[英]Recursively matching each non-digit characters when preceded by a digit
I'm trying to match each individual non-digit characters that are directly preceded by a digit.我正在尝试匹配每个直接以数字开头的非数字字符。 The idea is to replace
O
with 0
in numbers.这个想法是用数字
0
替换O
Eg:例如:
58OO
1O1O
2OOOm
FOO
O
The desired output is所需的 output 是
5800
1010
2000m
FOO
O
I tried using the answer in a previous question I asked but I don't manage to adapt the regex to my purpose.我尝试在我问的上一个问题中使用答案,但我没有设法使正则表达式适应我的目的。

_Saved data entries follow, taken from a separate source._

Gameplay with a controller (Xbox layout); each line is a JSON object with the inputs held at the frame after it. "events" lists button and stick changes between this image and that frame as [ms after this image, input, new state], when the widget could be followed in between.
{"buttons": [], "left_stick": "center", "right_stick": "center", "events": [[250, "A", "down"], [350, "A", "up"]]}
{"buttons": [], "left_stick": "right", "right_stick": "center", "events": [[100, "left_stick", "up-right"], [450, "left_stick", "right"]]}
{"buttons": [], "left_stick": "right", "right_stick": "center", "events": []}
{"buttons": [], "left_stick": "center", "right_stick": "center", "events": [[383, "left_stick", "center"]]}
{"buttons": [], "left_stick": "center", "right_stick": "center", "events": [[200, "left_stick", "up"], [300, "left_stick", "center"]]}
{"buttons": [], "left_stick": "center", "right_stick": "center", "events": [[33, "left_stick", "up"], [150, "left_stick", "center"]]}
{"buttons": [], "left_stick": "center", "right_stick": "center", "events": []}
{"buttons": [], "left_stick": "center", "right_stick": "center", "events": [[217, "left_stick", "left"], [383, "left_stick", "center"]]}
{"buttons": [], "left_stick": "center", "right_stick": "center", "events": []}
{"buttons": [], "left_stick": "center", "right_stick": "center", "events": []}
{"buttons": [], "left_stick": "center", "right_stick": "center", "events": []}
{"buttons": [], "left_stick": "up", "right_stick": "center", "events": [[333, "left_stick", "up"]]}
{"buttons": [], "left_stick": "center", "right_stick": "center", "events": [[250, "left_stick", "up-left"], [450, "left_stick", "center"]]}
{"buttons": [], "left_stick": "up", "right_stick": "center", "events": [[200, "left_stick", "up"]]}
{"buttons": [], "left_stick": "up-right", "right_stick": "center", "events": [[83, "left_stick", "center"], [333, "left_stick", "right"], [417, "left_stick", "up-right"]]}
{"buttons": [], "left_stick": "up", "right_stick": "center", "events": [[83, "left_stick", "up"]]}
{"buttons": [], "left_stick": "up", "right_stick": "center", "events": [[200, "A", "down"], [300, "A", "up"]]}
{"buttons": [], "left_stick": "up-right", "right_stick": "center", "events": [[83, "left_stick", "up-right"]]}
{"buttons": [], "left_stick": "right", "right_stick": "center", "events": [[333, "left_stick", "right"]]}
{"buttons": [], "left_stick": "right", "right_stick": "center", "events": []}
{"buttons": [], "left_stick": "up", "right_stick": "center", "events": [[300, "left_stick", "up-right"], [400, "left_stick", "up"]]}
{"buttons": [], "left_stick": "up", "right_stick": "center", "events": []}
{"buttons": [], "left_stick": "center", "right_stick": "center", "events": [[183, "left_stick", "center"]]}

Here are a few regex I tried, without success (and for good reasons): (\d\K(?>O|(?1)))
or \d\K(?:O|(?R))
.这是我尝试的一些正则表达式,但没有成功(并且有充分的理由):
(\d\K(?>O|(?1)))
或\d\K(?:O|(?R))
。
Nothing to do with recursion, just use a simple while loop:与递归无关,只需使用一个简单的while循环:
import re
strings = ["58OO", "1O1O", "2OOOm", "FOO", "O"]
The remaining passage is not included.